Some of the devices may miss the error reporthing. I have sent V2 where we do
a pci_bus_walk and adds all the devices to a list. After unlocking (up_read)
&pci_bus_sem, we go through the list and call err_handler of the devices with
devic_lock() held. This way, we dont try to hold both locks at same time and
we dont hold 50+ device_lock. Let me know if this approach is better.

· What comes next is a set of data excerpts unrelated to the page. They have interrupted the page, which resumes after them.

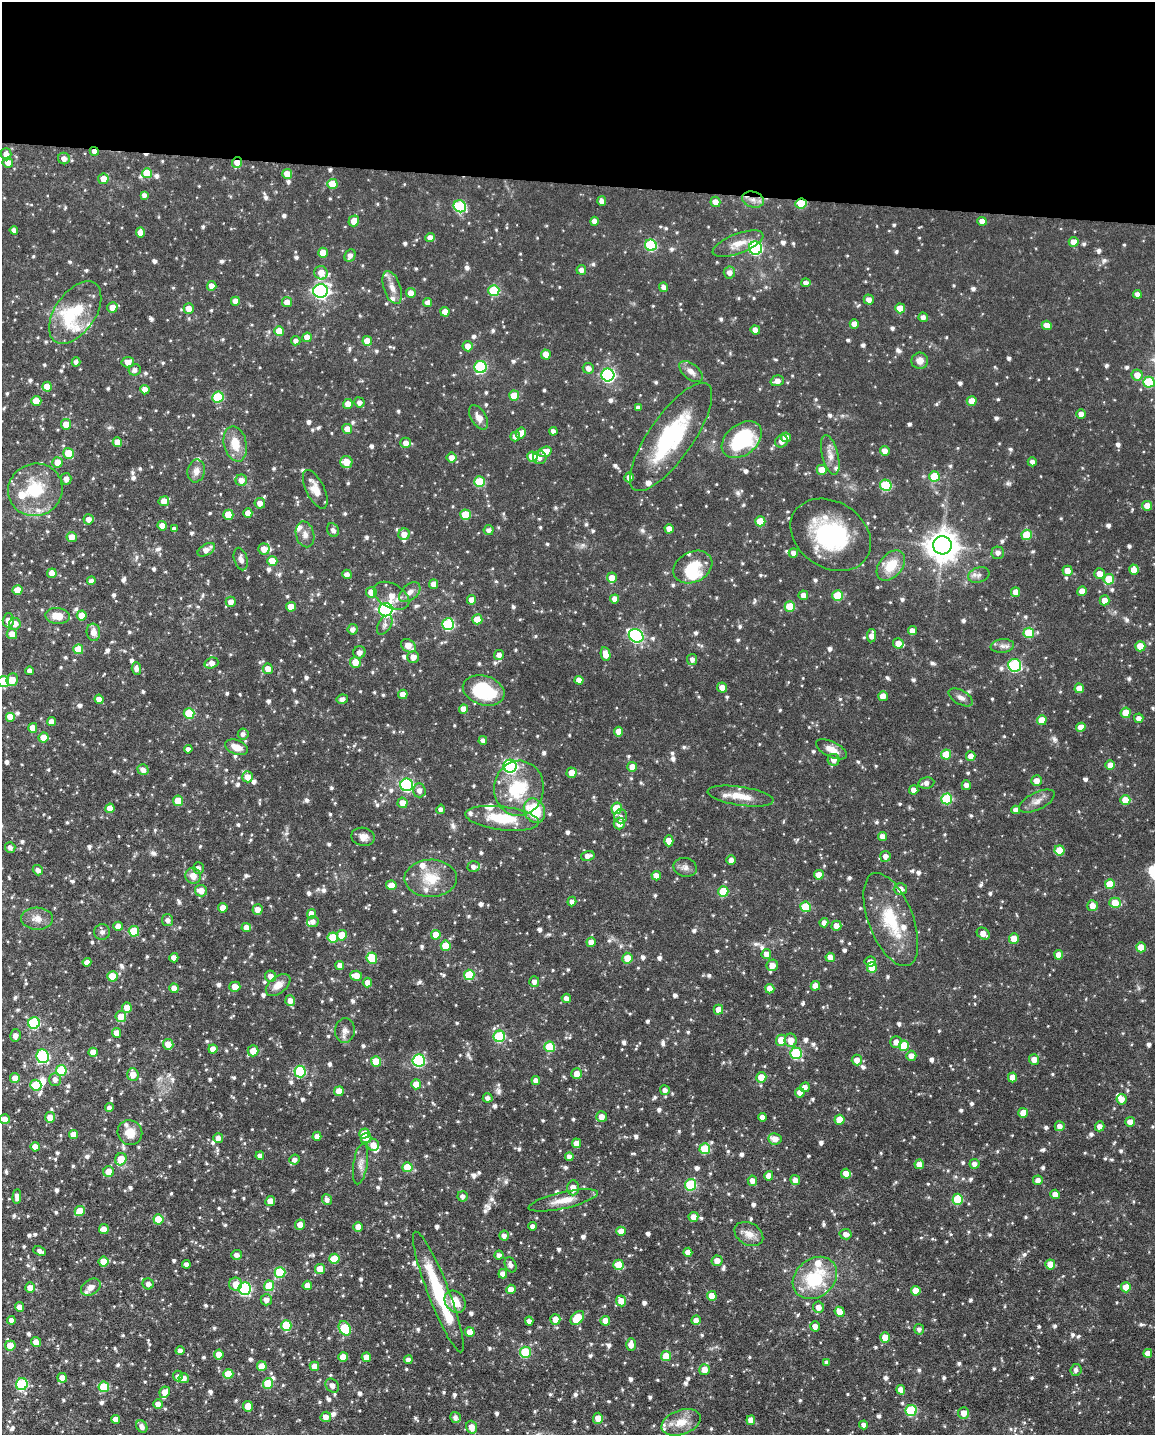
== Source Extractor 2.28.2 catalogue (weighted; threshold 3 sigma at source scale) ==
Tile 3 of 4 x 3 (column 3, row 1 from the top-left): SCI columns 2308-3460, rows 3088-4520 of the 4615 x 4632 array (HDU 1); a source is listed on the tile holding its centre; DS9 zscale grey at full resolution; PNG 1157 x 1437 px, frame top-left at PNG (2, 2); each listed source drawn as its Kron ellipse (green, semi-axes under 4 px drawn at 4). Shown black and unused: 13% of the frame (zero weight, under 6 of 12 exposures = <1% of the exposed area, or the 3 px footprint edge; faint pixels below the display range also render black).
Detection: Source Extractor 2.28.2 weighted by HDU 2 'WHT'; one run over the whole footprint, this tile lists its part. Background 0.0696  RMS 0.0044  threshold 0.0179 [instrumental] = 3 sigma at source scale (4.09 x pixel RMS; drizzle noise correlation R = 1.36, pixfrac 0.8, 0.05/0.05 arcsec/px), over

> aer_pci_walk_bus() can still poll like you did until it gets the lock. At least,
> we don't get to introduce a new API, new lock semantics and code refactoring.
> __pci_bus_trylock() looked very powerful and also dangerously flexible to
> introduce new bugs to me.
>
> For instance, you called it like this.
>
> + down_read(&pci_bus_sem);
> + locked = __pci_bus_trylock(bus, pci_device_trylock,
> + pci_device_unlock);
>
> pci_bus_trylock() would obtain device + cfg locks whereas pci_device_trylock() only
> obtains the device lock. Can it race against cfg lock? It depends on the caller.
> Very subtle difference.
>
> --
> Sinan Kaya
> Qualcomm Datacenter Technologies, Inc. as an affiliate of Qualcomm Technologies, Inc.
> Qualcomm Technologies, Inc. is a member of the Code Aurora Forum, a Linux Foundation Collaborative Project.
>

Subject: Re: [PATCH 4/4] lockdep: make MAX_LOCK_DEPTH configurable from Kconfig

On Fri, 29 Sep 2017, Bjorn Helgaas wrote:

> On Thu, Sep 28, 2017 at 04:51:46PM -0700, Govindarajulu Varadarajan wrote:
>> On Thu, 28 Sep 2017, Peter Zijlstra wrote:
>>
>>> On Wed, Sep 27, 2017 at 02:42:20PM -0700, Govindarajulu Varadarajan wrote:
>>>> Make MAX_LOCK_DEPTH configurable. It is set to 48 right now. Number of
>>>> VFs under a PCI pf bus can exceed 48 and this disables lockdep.
>>>>
>>>> lockdep currently allows max of 63 held_locks.
>>>
>>> But why a config knob? Why not just raise the number to 64
>>> unconditionally? And is that sufficient; you only state 48 is
>>> insufficient, you don't actually state the VF limit.
>>>
>>
>> I did not want to change the default configuration for everyone.
>>
>> I will change it 63 unconditionally in v2 and resubmit the series.
>
> I'm not happy about having to increase MAX_LOCK_DEPTH based on a
> number of VFs. I haven't had time to look at the locking strategy
> you're proposing, but it just doesn't feel right to have to take 50+
> locks for one operation.

I agree. I have sent V2 where we dont lock 50+ device_lock. Please have a look.